Pour le coordonnateur du PNLP, il urge de faire le plaidoyer afin que les populations continuent d’utiliser les moustiquaires imprégnées. Car, révèle-t-il, le paludisme devient très grave dans des zones où il y a une disparition progressive de cette maladie. ‘’Parce qu’il y a une baisse de l’immunité des populations. Donc, quand on a un palu, rapidement, on développe la forme grave qui peut être mortelle, plus mortelle que la Covid-19. Les femmes enceintes doivent assurer le traitement préventif intermittent. Ce traitement les protège et protège le fœtus’’, conseille le médecin.

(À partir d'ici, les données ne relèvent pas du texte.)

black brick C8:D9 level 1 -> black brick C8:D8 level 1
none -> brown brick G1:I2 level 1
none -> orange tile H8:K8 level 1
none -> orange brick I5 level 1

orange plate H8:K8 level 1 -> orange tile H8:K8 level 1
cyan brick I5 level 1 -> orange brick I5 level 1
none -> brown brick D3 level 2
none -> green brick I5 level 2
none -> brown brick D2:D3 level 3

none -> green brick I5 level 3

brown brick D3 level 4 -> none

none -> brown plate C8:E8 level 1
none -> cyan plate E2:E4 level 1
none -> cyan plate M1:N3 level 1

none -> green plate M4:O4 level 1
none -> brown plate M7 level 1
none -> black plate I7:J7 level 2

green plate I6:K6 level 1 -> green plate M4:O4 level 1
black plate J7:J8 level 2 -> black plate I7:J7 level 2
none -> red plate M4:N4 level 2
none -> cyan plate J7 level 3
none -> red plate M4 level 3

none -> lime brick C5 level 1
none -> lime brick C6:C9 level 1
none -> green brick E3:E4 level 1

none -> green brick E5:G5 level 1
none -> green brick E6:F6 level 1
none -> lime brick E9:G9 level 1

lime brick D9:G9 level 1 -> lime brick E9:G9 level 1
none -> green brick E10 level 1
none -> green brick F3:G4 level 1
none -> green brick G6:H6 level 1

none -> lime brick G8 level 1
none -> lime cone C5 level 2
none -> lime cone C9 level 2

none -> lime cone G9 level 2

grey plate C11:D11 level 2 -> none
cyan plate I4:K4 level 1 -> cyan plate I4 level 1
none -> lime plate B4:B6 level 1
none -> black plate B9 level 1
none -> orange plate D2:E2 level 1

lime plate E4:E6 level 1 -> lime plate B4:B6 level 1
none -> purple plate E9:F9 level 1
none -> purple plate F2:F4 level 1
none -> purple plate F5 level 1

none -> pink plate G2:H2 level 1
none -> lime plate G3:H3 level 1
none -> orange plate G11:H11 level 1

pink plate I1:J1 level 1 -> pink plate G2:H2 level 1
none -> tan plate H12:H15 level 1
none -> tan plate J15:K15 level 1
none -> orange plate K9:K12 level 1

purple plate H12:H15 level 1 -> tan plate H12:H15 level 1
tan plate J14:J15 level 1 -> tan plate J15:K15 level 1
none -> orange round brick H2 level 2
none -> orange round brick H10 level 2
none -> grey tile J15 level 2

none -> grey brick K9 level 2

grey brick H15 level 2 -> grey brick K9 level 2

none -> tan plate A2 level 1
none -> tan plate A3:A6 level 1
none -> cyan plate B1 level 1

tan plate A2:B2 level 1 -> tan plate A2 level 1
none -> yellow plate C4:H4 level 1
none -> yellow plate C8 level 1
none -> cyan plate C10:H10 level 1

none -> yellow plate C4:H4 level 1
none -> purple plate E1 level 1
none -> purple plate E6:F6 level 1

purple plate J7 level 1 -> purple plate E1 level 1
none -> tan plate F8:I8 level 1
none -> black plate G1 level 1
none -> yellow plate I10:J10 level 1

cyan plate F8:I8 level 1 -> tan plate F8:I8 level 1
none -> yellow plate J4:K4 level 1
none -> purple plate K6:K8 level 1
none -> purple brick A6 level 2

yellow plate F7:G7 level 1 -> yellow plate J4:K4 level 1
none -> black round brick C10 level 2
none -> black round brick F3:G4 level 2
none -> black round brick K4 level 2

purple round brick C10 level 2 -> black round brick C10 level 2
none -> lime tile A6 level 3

Cependant, il précise qu’ils n’ont pas croisé les bras, depuis le mois de mars. Déjà, sur instruction du ministre, il a été demandé à chaque programme d’élaborer un plan de contingence pour dérouler les activités prévues. C’est ainsi que les partenaires les ont accompagnés dans la mise en œuvre. Il s’agit de dérouler les aspersions intra-domiciliaires. C’est aussi une pulvérisation des maisons avec des produits d’insecticides pour réduire les vecteurs responsables de transmission de la maladie.  Selon lui, ils ont déjà démarré à Makacolibantang et à Kédougou, en garantissant la sécurité des agents par la dotation en masques et en gels hydro-alcooliques. ‘’La campagne se déroule bien, en respectant les mesures barrières. Normalement, nous devons terminer d’ici la semaine prochaine. A Makacolibantang, on est à presque 90 % de couverture. A Kédougou, nous sommes à plus de 60 %. La progression est un peu plus lente’’.

Une autre campagne, renseigne le Dr Sène, est prévue pour la chimio-prévention saisonnière du paludisme dans les régions de Kédougou, Tambacounda, Kaolack et Diourbel. Le lancement a été fait hier à Diourbel. Cette campagne, de l’avis du médecin, constitue un grand défi, parce qu’il s’agit d’administration de médicaments. ‘’Avec toutes les mauvaises informations qu’il y a pendant cette Covid, nous sommes obligés de beaucoup communiquer pour faire comprendre aux populations qu’il est important de se protéger’’, s’inquiète-t-il.  Avant de soutenir que cette procédure est la même que quand on donnait la nivaquine. ‘’Maintenant, c’est le fansidar à base de sulfadoxine pyriméthamine associé à l’amodiaquine qu’on administre aux enfants de 3 mois à 10 ans avec trois passages. Pour Kédougou, c’est quatre passages. A la fin de chaque mois, on administre ces médicaments qui leur permettent de se protéger’’, informe le coordonnateur du PNLP. 

Dans les régions de Matam et de Louga, le PNLP a prévu de faire les aspersions intra-domiciliaires dans les zones à forte transmission. Les sites dans ces régions sont là où il y a une forte prévalence de la maladie. Cette situation est un peu compliquée, reconnait Dr Sène, car le pays avait atteint la pré-élimination du paludisme dans cette zone. Mais, avec la Banque islamique de développement, le programme a trouvé un financement qui permet de dérouler cette campagne dans les districts de Matam, Kanel, Ranérou et Linguère.

Le paludisme a connu une baisse de plus de la moitié des cas en 2019 au Sénégal.  Le pays était à 530 745 cas en 2018. En 2019, il s’est retrouvé avec 35 400 cas confirmés. Soit une réduction d’environ 28 % sur l’ensemble du territoire national. Le nombre de décès a également chuté.  Il était de 550 en 2018, contre 260 décès pour 2019, une réduction de plus de 51 %.

Selon le docteur Doudou Sène, ces résultats sont obtenus grâces aux actions menées en 2018, notamment la grande campagne de distribution de Milda. ‘’Neuf millions de moustiquaires ont été distribuées. Mais c’est également grâce à la prise en charge précoce des cas, avec la stratégie de Pcadom (prise en charge à domicile des cas). Celle-ci permet de recenser rapidement les cas suspects et de les tester’’.